"Our Take" - Justify CRM as a Cost Saver

(Past Editions by: Date, Title, Topic)

 
About "Our Take" 
"Our Take" is a collection of daily vignettes covering a wide range of CRM topics. It's an attempt to add our own spin to the world of CRM. We will use the column to share our perspectives, opinions, epiphanies, web nuggets, or quite frankly anything that moves us. Get ready to expect the unexpected. And, don't be shy about sharing your thoughts.
 
 
9/21/07 - CRM as a Cost Saver
Today, I'll share some more Gartner CRM conference observations from Paul Greenberg as blogged on myCRMcareer.com. It seems he heard from many about using CRM as a cost controller and he has some strong opinions about that. Here it goes.
 
More than one of the analysts suggested telling the boss that CRM can be a cost controller indicating such a message was something to basically tell the boss but not to really drive with. Another analyst seemed to think that this was some sort of driver for CRM - which I disagree with wholeheartedly. I don't even agree with setting a false expectation with the boss to get the project accepted, frankly. CRM is NEVER driven for any reason by its ability to save money. It can, but it may not. It's a costly ongoing programmatic initiative that benefits because it provides value to customers and in return receives value (in the form you hopefully are looking for) from customers. Period.
 
Paul has always been a straight shooter. You know exactly where he stands. Have you ever tried to get support and/or funding for a CRM project based on cost savings?
 
Gary Lemke, Publisher
(Share your thoughts)
 

9/25/07 - CRM as a Cost Saver
Last Friday, I shared some thoughts about CRM as a cost saver. The stated position is that CRM should never be considered as a cost saver. I included those remarks because I didn't share that opinion. More specifically, I wanted to see what others had to say. One reader wrote:
 
Yes, there is one circumstance where I can justify CRM by cost savings. The easy one is when replacing a big, expensive, cumbersome CRM system with a modern, easy, mid-market system. The new system has many operational advantages, but it can also be justified simply on the cost savings compared to running the old system. Even here the improvements in ease of learning, ease of use, greater functionality, etc. could be more important than the cost savings. The cost savings are not speculative. They are hard numbers.

**Data segment:**

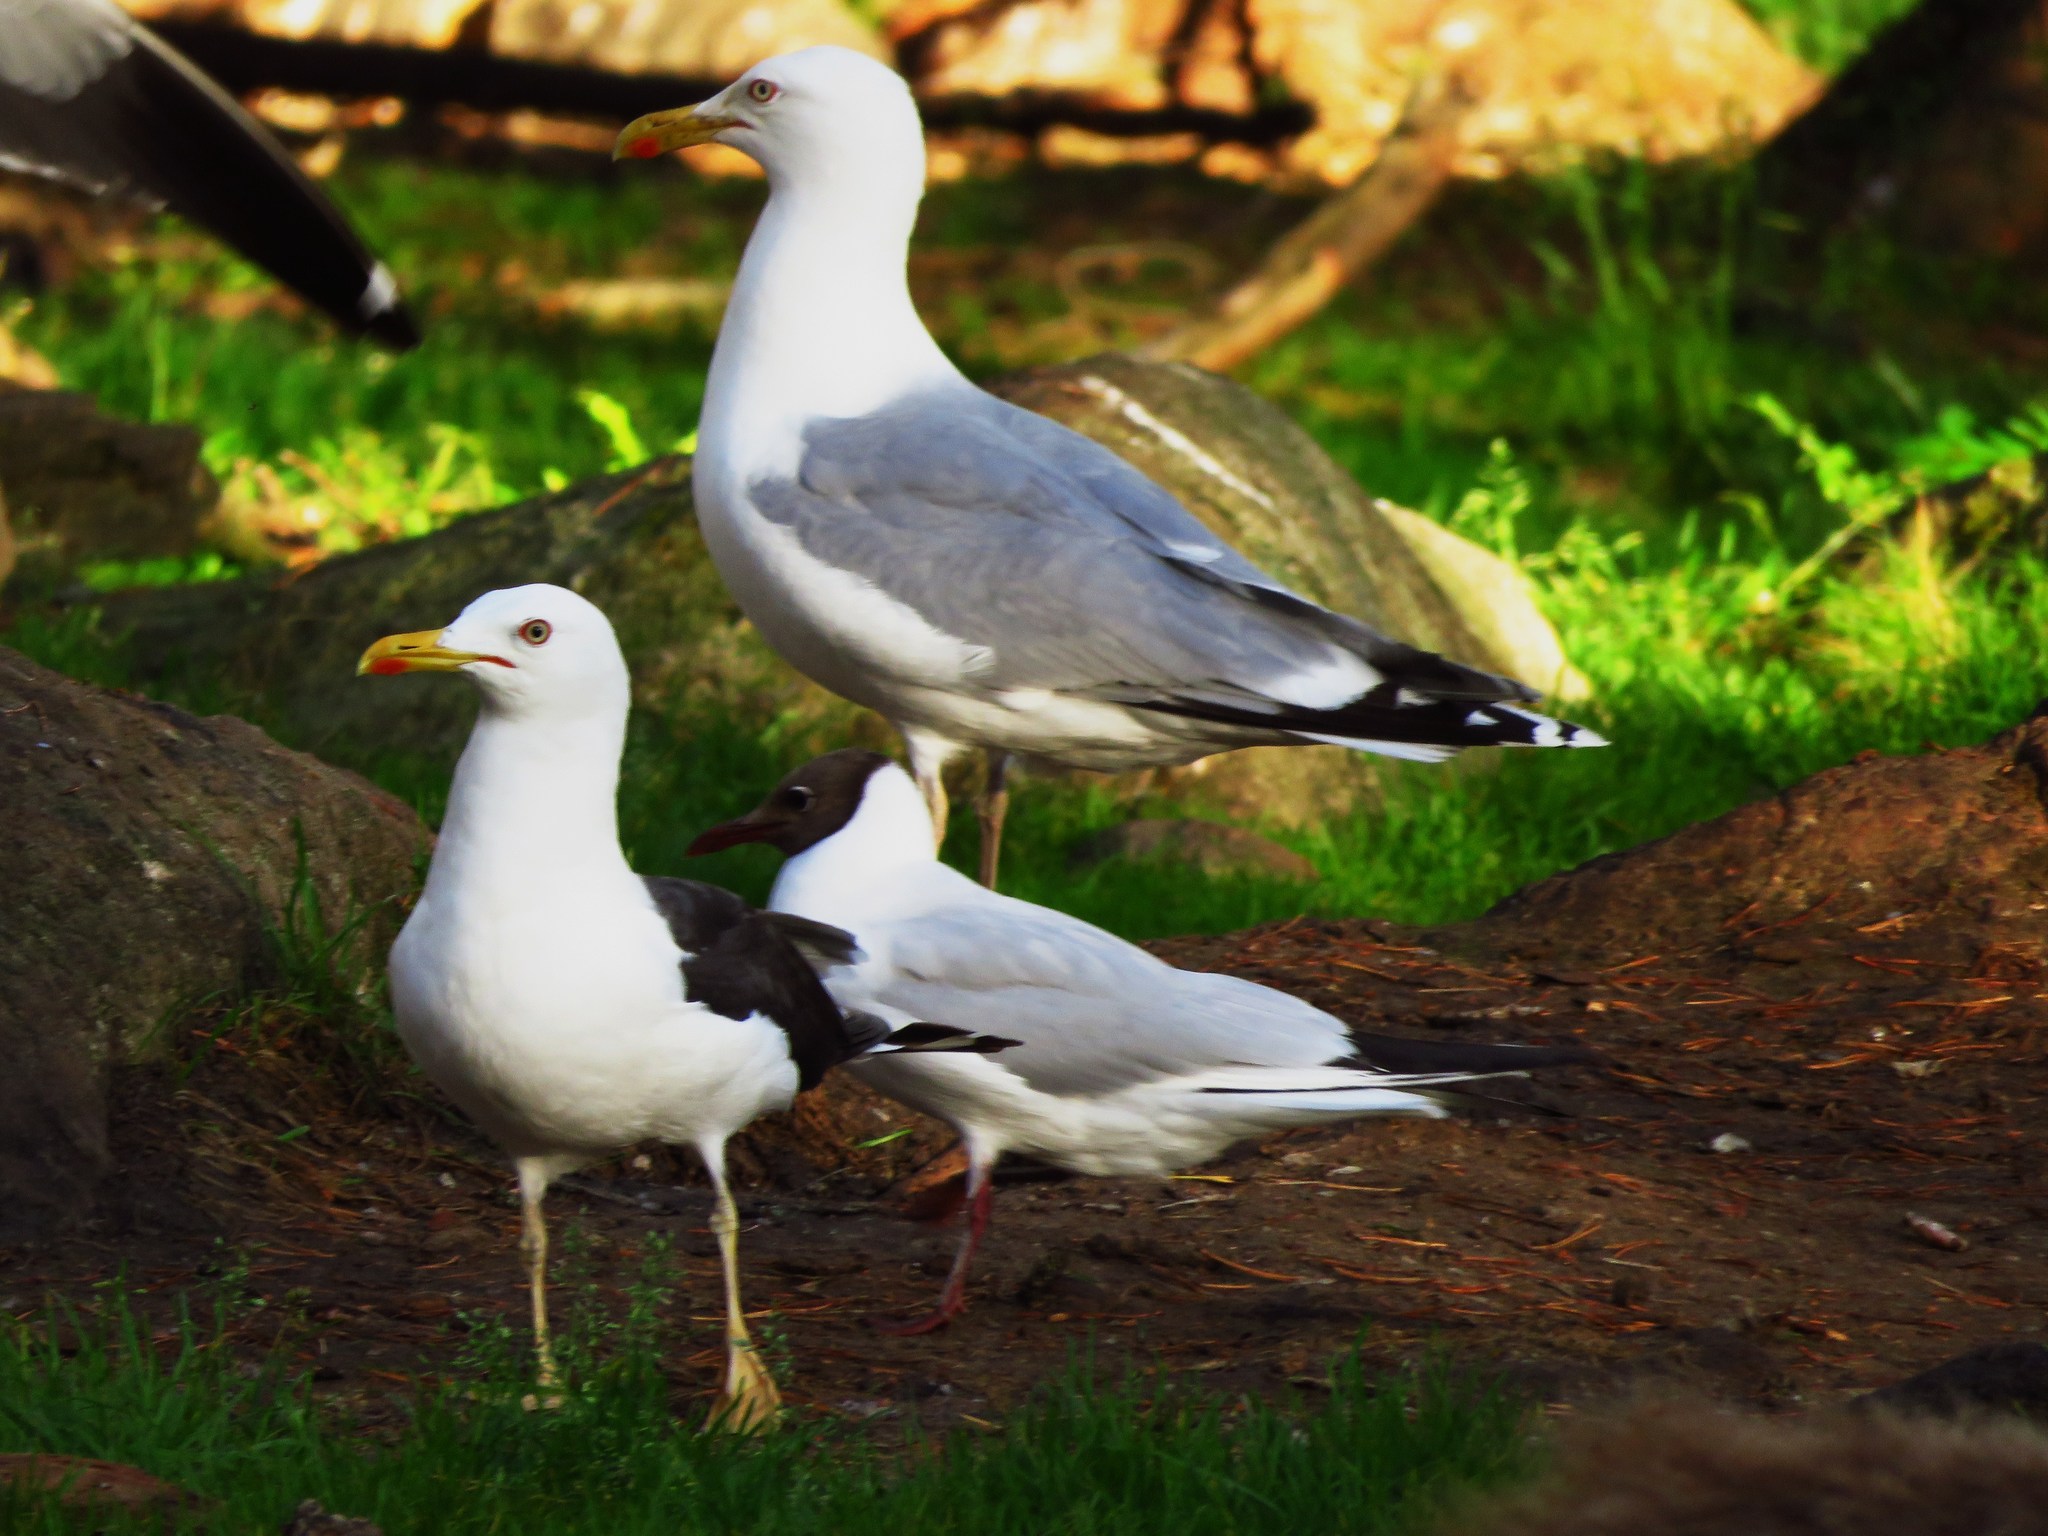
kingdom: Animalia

**Short task:**
Reproduce the passage of the CRM column starting at "9/25/07 - CRM" and ending at "are hard numbers.". The material has no connection to the CRM column.

**Output:**
9/25/07 - CRM as a Cost Saver
Last Friday, I shared some thoughts about CRM as a cost saver. The stated position is that CRM should never be considered as a cost saver. I included those remarks because I didn't share that opinion. More specifically, I wanted to see what others had to say. One reader wrote:
 
Yes, there is one circumstance where I can justify CRM by cost savings. The easy one is when replacing a big, expensive, cumbersome CRM system with a modern, easy, mid-market system. The new system has many operational advantages, but it can also be justified simply on the cost savings compared to running the old system. Even here the improvements in ease of learning, ease of use, greater functionality, etc. could be more important than the cost savings. The cost savings are not speculative. They are hard numbers.